REQUIREMENTS:
Identify every line in the data that contains the string "true" and copy each one out in full. Case counts.
###
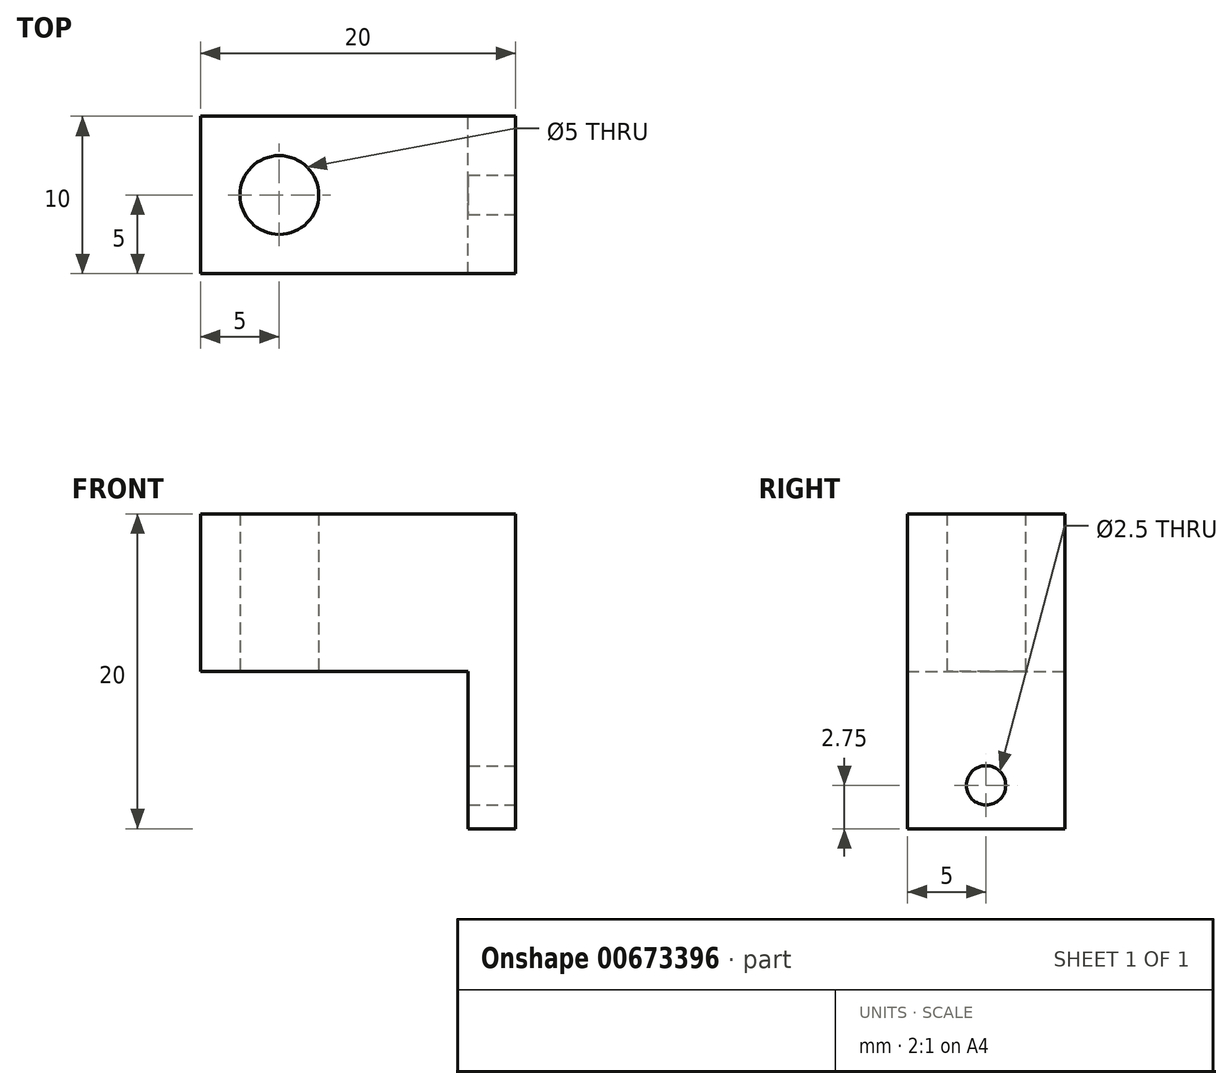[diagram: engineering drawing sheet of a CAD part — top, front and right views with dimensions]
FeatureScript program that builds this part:
annotation { "Feature Type Name" : "Feature", "Feature Type Description" : "" }
export const myFeature = defineFeature(function(context is Context, id is Id, definition is map)
    precondition{}
    {
        {
            var Q0;
            Q0=qCreatedBy(makeId("Top.planeOp"),FACE);
            var sketch = newSketch(context, id + "F0", { "sketchPlane" : qUnion([Q0])});
            skLineSegment(sketch, "E0.bottom", {"start": v(0, 0) * mm, "end": v(20, 0) * mm});
            skLineSegment(sketch, "E0.top", {"start": v(0, -10) * mm, "end": v(20, -10) * mm});
            skLineSegment(sketch, "E0.left", {"start": v(0, 0) * mm, "end": v(0, -10) * mm});
            skLineSegment(sketch, "E0.right", {"start": v(20, 0) * mm, "end": v(20, -10) * mm});
            skCircle(sketch, "E1", {"center": v(5, -5) * mm, "radius": 2.5 * mm});
            skPoint(sketch, "E1.centerSnap0", {"position": v(0, -5) * mm});
            skSolve(sketch);
        }
        {
            var Q0;
            Q0=makeQuery(id+"F0.imprint","IMPRINT",FACE,{"disambiguationData":[TD([[makeQuery(id+"F0.imprint","IMPRINT",EDGE,{"derivedFrom":sQuery(id+"F0.wireOp",EDGE,"E0.bottom")}),-1.0]])]});
            extrude(context, id + "F1", {"entities" : qUnion([Q0]), "depth" : 10 * mm, "offsetDistance" : 25 * mm});
        }
        {
            var Q0;
            Q0=makeQuery(id+"F1.opExtrude","CAP_FACE",FACE,{"disambiguationData":[OSD([sQuery(id+"F0.wireOp",EDGE,"E0.bottom"),sQuery(id+"F0.wireOp",EDGE,"E0.top"),sQuery(id+"F0.wireOp",EDGE,"E0.left"),sQuery(id+"F0.wireOp",EDGE,"E0.right"),sQuery(id+"F0.wireOp",EDGE,"E1")])],"isStart":true});
            var sketch = newSketch(context, id + "F2", { "sketchPlane" : qUnion([Q0])});
            skLineSegment(sketch, "E2.bottom", {"start": v(20, 10) * mm, "end": v(17, 10) * mm});
            skLineSegment(sketch, "E2.top", {"start": v(20, 0) * mm, "end": v(17, 0) * mm});
            skLineSegment(sketch, "E2.left", {"start": v(20, 10) * mm, "end": v(20, 0) * mm});
            skLineSegment(sketch, "E2.right", {"start": v(17, 10) * mm, "end": v(17, 0) * mm});
            skSolve(sketch);
        }
        {
            var Q0;
            Q0=makeQuery(id+"F2.imprint","IMPRINT",FACE,{"disambiguationData":[TD([[makeQuery(id+"F2.imprint","IMPRINT",EDGE,{"derivedFrom":sQuery(id+"F2.wireOp",EDGE,"E2.bottom")}),-1.0]])]});
            extrude(context, id + "F3", {"entities" : qUnion([Q0]), "operationType" : NewBodyOperationType.ADD, "depth" : 10 * mm, "offsetDistance" : 25 * mm});
        }
        {
            var Q0;
            Q0=makeQuery(id+"F3.boolean.opBoolean","MERGE",FACE,{"derivedFrom":[makeQuery(id+"F1.opExtrude","SWEPT_FACE",FACE,{"disambiguationData":[OSD([sQuery(id+"F0.wireOp",EDGE,"E0.right")])]}),makeQuery(id+"F3.opExtrude","SWEPT_FACE",FACE,{"disambiguationData":[OSD([sQuery(id+"F2.wireOp",EDGE,"E2.left")])]})]});
            var sketch = newSketch(context, id + "F4", { "sketchPlane" : qUnion([Q0])});
            skCircle(sketch, "E3", {"center": v(-5, -7.25) * mm, "radius": 1.25 * mm});
            skSolve(sketch);
        }
        {
            var Q0;
            Q0=makeQuery(id+"F4.imprint","IMPRINT",FACE,{"disambiguationData":[TD([[makeQuery(id+"F4.imprint","IMPRINT",EDGE,{"derivedFrom":sQuery(id+"F4.wireOp",EDGE,"E3")}),1.0]])]});
            extrude(context, id + "F5", {"entities" : qUnion([Q0]), "operationType" : NewBodyOperationType.REMOVE, "endBound" : BoundingType.UP_TO_NEXT, "oppositeDirection" : true, "depth" : 25 * mm, "offsetDistance" : 25 * mm});
        }
    });
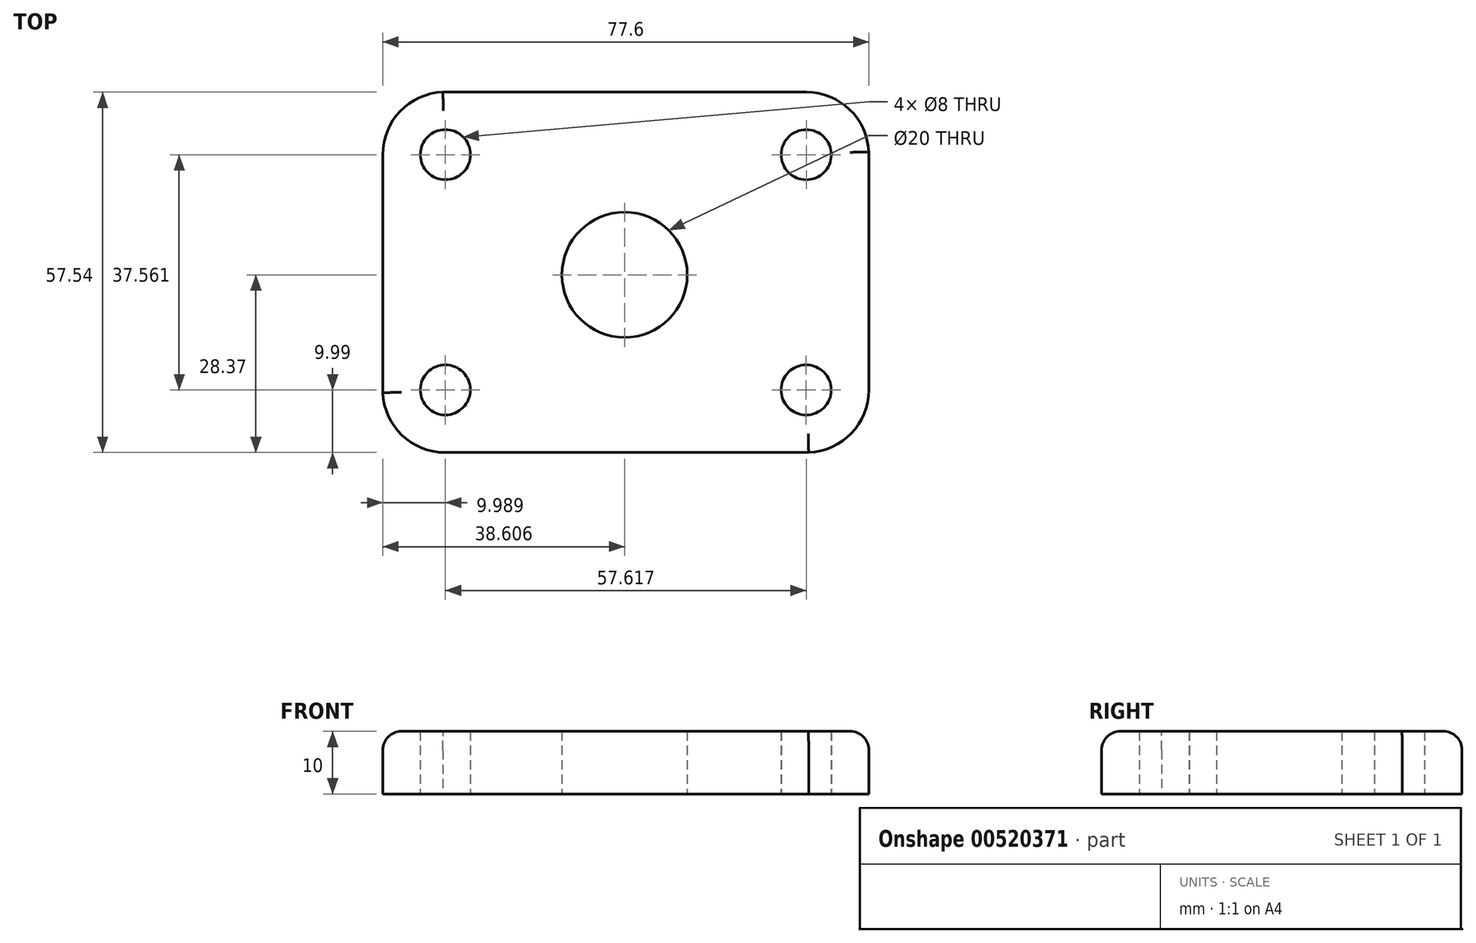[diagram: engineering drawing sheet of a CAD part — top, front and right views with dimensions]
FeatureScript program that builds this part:
annotation { "Feature Type Name" : "Feature", "Feature Type Description" : "" }
export const myFeature = defineFeature(function(context is Context, id is Id, definition is map)
    precondition{}
    {
        {
            var Q0;
            Q0=qCreatedBy(makeId("Top.planeOp"),FACE);
            var sketch = newSketch(context, id + "F0", { "sketchPlane" : qUnion([Q0])});
            skLineSegment(sketch, "E0", {"start": v(-40.54, 29.17) * mm, "end": v(17.46, 29.17) * mm});
            skArc(sketch, "E1", {"start": v(27.45, 19.62) * mm, "mid": v(24.37, 26.4) * mm, "end": v(17.46, 29.17) * mm});
            skLineSegment(sketch, "E2", {"start": v(27.45, 19.62) * mm, "end": v(27.45, -18.38) * mm});
            skArc(sketch, "E3", {"start": v(17.84, -28.37) * mm, "mid": v(24.65, -25.31) * mm, "end": v(27.45, -18.38) * mm});
            skLineSegment(sketch, "E4", {"start": v(17.84, -28.37) * mm, "end": v(-40.16, -28.37) * mm});
            skArc(sketch, "E5", {"start": v(-50.15, -18.82) * mm, "mid": v(-47.07, -25.6) * mm, "end": v(-40.16, -28.37) * mm});
            skLineSegment(sketch, "E6", {"start": v(-50.15, -18.82) * mm, "end": v(-50.15, 19.18) * mm});
            skArc(sketch, "E7", {"start": v(-40.54, 29.17) * mm, "mid": v(-47.36, 26.11) * mm, "end": v(-50.15, 19.18) * mm});
            skCircle(sketch, "E8", {"center": v(-11.54, 0) * mm, "radius": 10 * mm});
            skCircle(sketch, "E9", {"center": v(-40.16, -18.37) * mm, "radius": 4 * mm});
            skCircle(sketch, "E10", {"center": v(17.45, -18.38) * mm, "radius": 4 * mm});
            skCircle(sketch, "E11", {"center": v(17.46, 19.17) * mm, "radius": 4 * mm});
            skCircle(sketch, "E12", {"center": v(-40.15, 19.18) * mm, "radius": 4 * mm});
            skLineSegment(sketch, "E13.bottom", {"start": v(26.74, -77.2) * mm, "end": v(-26.74, -77.2) * mm});
            skLineSegment(sketch, "E13.top", {"start": v(26.74, -46.58) * mm, "end": v(-26.74, -46.58) * mm});
            skLineSegment(sketch, "E13.left", {"start": v(36.74, -67.2) * mm, "end": v(36.74, -56.58) * mm});
            skLineSegment(sketch, "E13.right", {"start": v(-36.74, -67.2) * mm, "end": v(-36.74, -56.58) * mm});
            skPoint(sketch, "E13.middle", {"position": v(0, -61.9) * mm});
            skPoint(sketch, "E14.visualSharp", {"position": v(36.74, -46.58) * mm});
            skArc(sketch, "E14.filletArc", {"start": v(36.74, -56.58) * mm, "mid": v(33.81, -49.51) * mm, "end": v(26.74, -46.58) * mm});
            skPoint(sketch, "E15.visualSharp", {"position": v(-36.74, -46.58) * mm});
            skArc(sketch, "E15.filletArc", {"start": v(-26.74, -46.58) * mm, "mid": v(-33.81, -49.51) * mm, "end": v(-36.74, -56.58) * mm});
            skPoint(sketch, "E16.visualSharp", {"position": v(-36.74, -77.2) * mm});
            skArc(sketch, "E16.filletArc", {"start": v(-36.74, -67.2) * mm, "mid": v(-33.81, -74.28) * mm, "end": v(-26.74, -77.2) * mm});
            skPoint(sketch, "E17.visualSharp", {"position": v(36.74, -77.2) * mm});
            skArc(sketch, "E17.filletArc", {"start": v(26.74, -77.2) * mm, "mid": v(33.81, -74.28) * mm, "end": v(36.74, -67.2) * mm});
            skSolve(sketch);
        }
        {
            var Q0;
            Q0=makeQuery(id+"F0.imprint","IMPRINT",FACE,{"disambiguationData":[TD([[makeQuery(id+"F0.imprint","IMPRINT",EDGE,{"derivedFrom":sQuery(id+"F0.wireOp",EDGE,"E0")}),-1.0]])]});
            extrude(context, id + "F1", {"entities" : qUnion([Q0]), "depth" : 10 * mm, "offsetDistance" : 25 * mm});
        }
        {
            var Q0;
            Q0=makeQuery(id+"F1.opExtrude","CAP_EDGE",EDGE,{"disambiguationData":[OSD([sQuery(id+"F0.wireOp",EDGE,"E6")])],"isStart":false});
            var Q1;
            Q1=makeQuery(id+"F1.opExtrude","CAP_EDGE",EDGE,{"disambiguationData":[OSD([sQuery(id+"F0.wireOp",EDGE,"E5")])],"isStart":false});
            var Q2;
            Q2=makeQuery(id+"F1.opExtrude","CAP_EDGE",EDGE,{"disambiguationData":[OSD([sQuery(id+"F0.wireOp",EDGE,"E4")])],"isStart":false});
            var Q3;
            Q3=makeQuery(id+"F1.opExtrude","CAP_EDGE",EDGE,{"disambiguationData":[OSD([sQuery(id+"F0.wireOp",EDGE,"E3")])],"isStart":false});
            var Q4;
            Q4=makeQuery(id+"F1.opExtrude","CAP_EDGE",EDGE,{"disambiguationData":[OSD([sQuery(id+"F0.wireOp",EDGE,"E2")])],"isStart":false});
            var Q5;
            Q5=makeQuery(id+"F1.opExtrude","CAP_EDGE",EDGE,{"disambiguationData":[OSD([sQuery(id+"F0.wireOp",EDGE,"E1")])],"isStart":false});
            var Q6;
            Q6=makeQuery(id+"F1.opExtrude","CAP_EDGE",EDGE,{"disambiguationData":[OSD([sQuery(id+"F0.wireOp",EDGE,"E0")])],"isStart":false});
            fillet(context, id + "F2", {"entities" : qUnion([Q0, Q1, Q2, Q3, Q4, Q5, Q6]), "radius" : 3 * mm, "tangentPropagation" : true, "allowEdgeOverflow" : false});
        }
    });
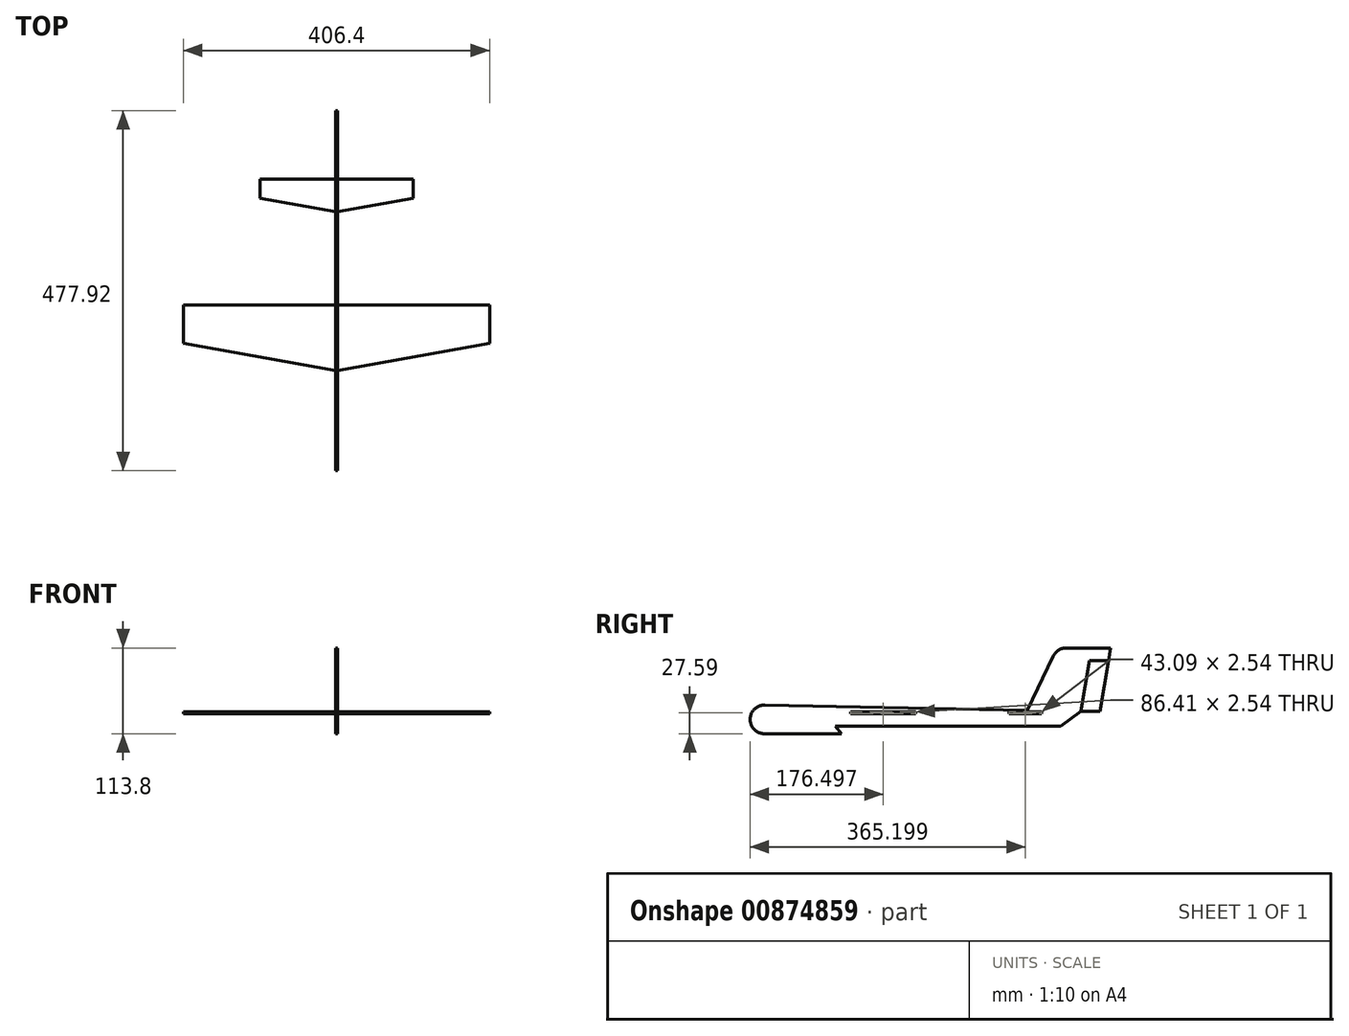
###
WRITTEN RESPONSE:
            Q0=makeQuery(id+"F1.opExtrude","CAP_FACE",FACE,{"disambiguationData":[OSD([sQuery(id+"F0.wireOp",EDGE,"E0.bottom"),sQuery(id+"F0.wireOp",EDGE,"E0.top"),sQuery(id+"F0.wireOp",EDGE,"E0.left"),sQuery(id+"F0.wireOp",EDGE,"E0.right"),sQuery(id+"F0.wireOp",EDGE,"E1")])],"isStart":true});
            extrude(context, id + "F5", {"entities" : qUnion([Q0]), "operationType" : NewBodyOperationType.REMOVE, "endBound" : BoundingType.UP_TO_NEXT, "oppositeDirection" : true, "depth" : 25 * mm, "offsetDistance" : 25 * mm});
            fillet(context, id + "F2", {"entities" : qUnion([Q0, Q1, Q2, Q3, Q4, Q5, Q6]), "radius" : 3 * mm, "tangentPropagation" : true, "allowEdgeOverflow" : false});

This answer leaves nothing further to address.